**Dataset excerpt**.
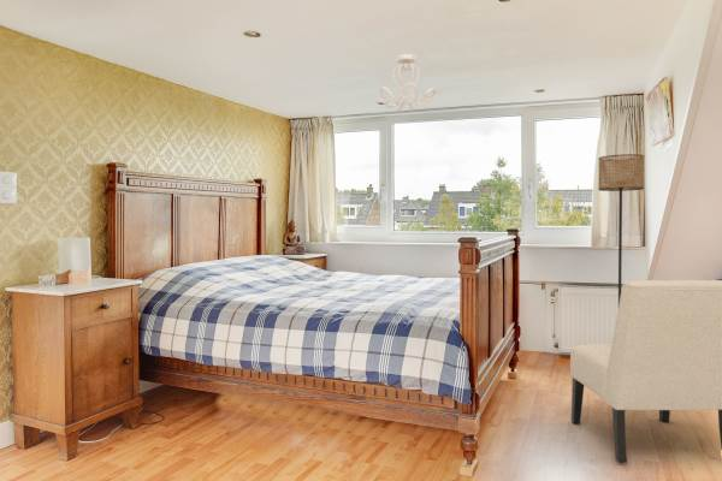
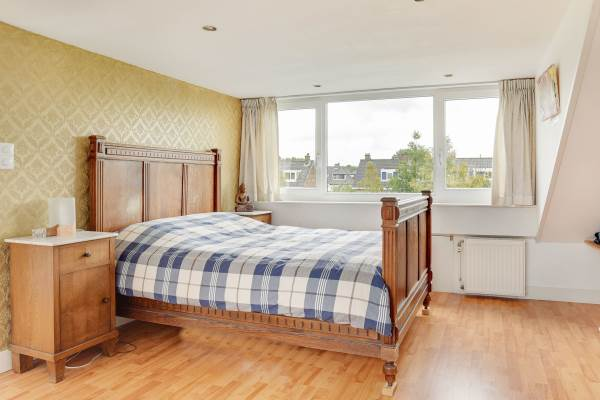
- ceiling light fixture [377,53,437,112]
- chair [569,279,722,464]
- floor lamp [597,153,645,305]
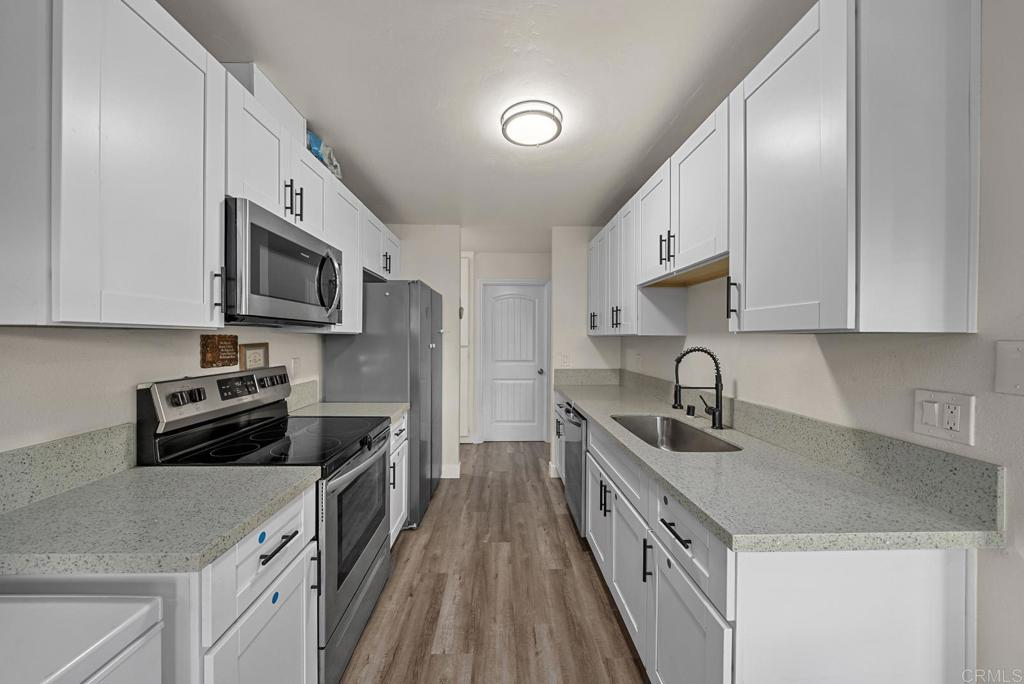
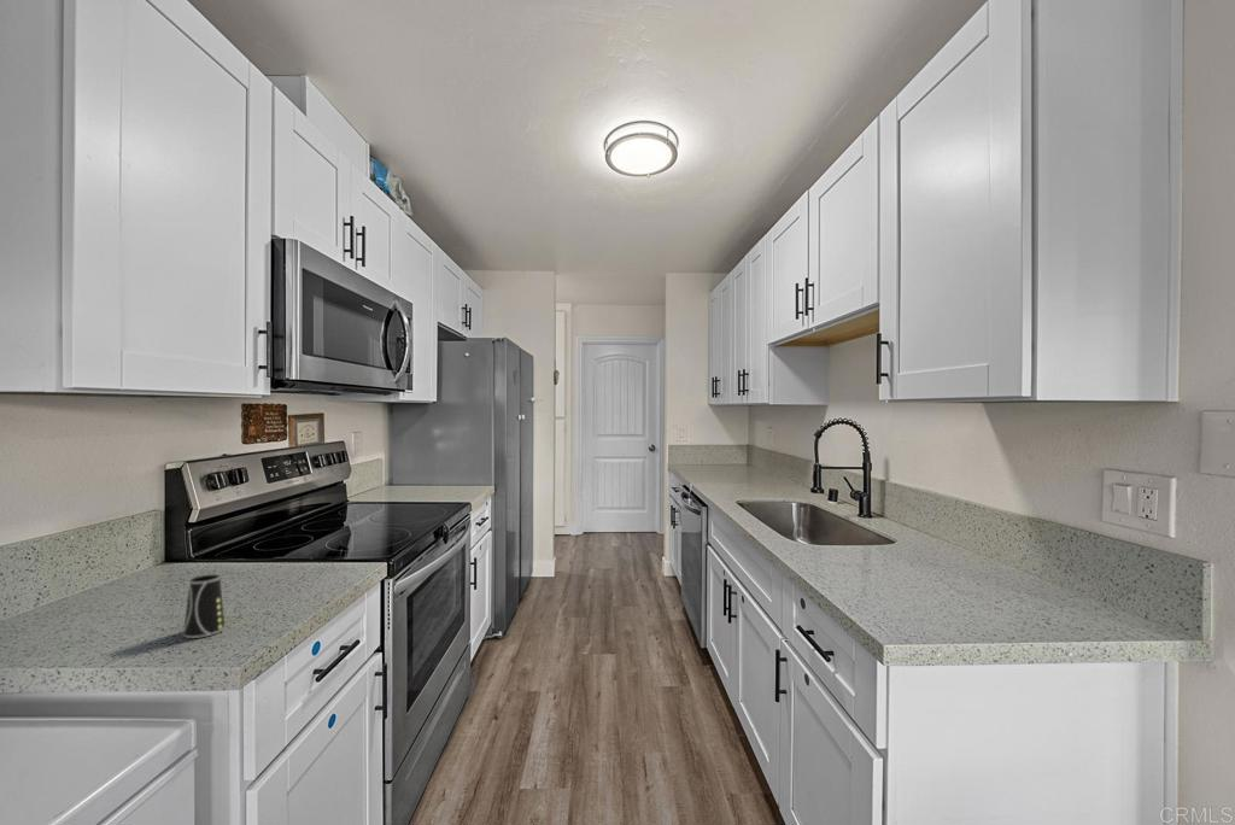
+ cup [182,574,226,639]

**Task brief**. Retype all of the listing above exactly, but keep its pictures out.

**Exercise response**.
- ceiling light fixture [377,53,437,112]
- chair [569,279,722,464]
- floor lamp [597,153,645,305]
+ cup [182,574,226,639]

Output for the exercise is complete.